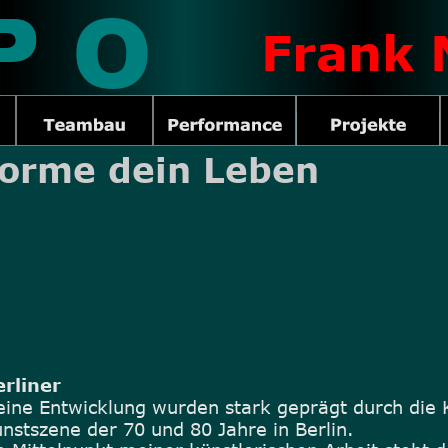
P O
Frank 
forme dein Leben
rliner
ine Entwicklung wurden stark geprägt durch die 
nstszene der 70 und 80 Jahre in Berlin.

......

» **Work to be completed**:
Give every entry again as it is, dropping its pictures.

» **Exercise output**:
P O
Frank 
forme dein Leben
rliner
ine Entwicklung wurden stark geprägt durch die 
nstszene der 70 und 80 Jahre in Berlin.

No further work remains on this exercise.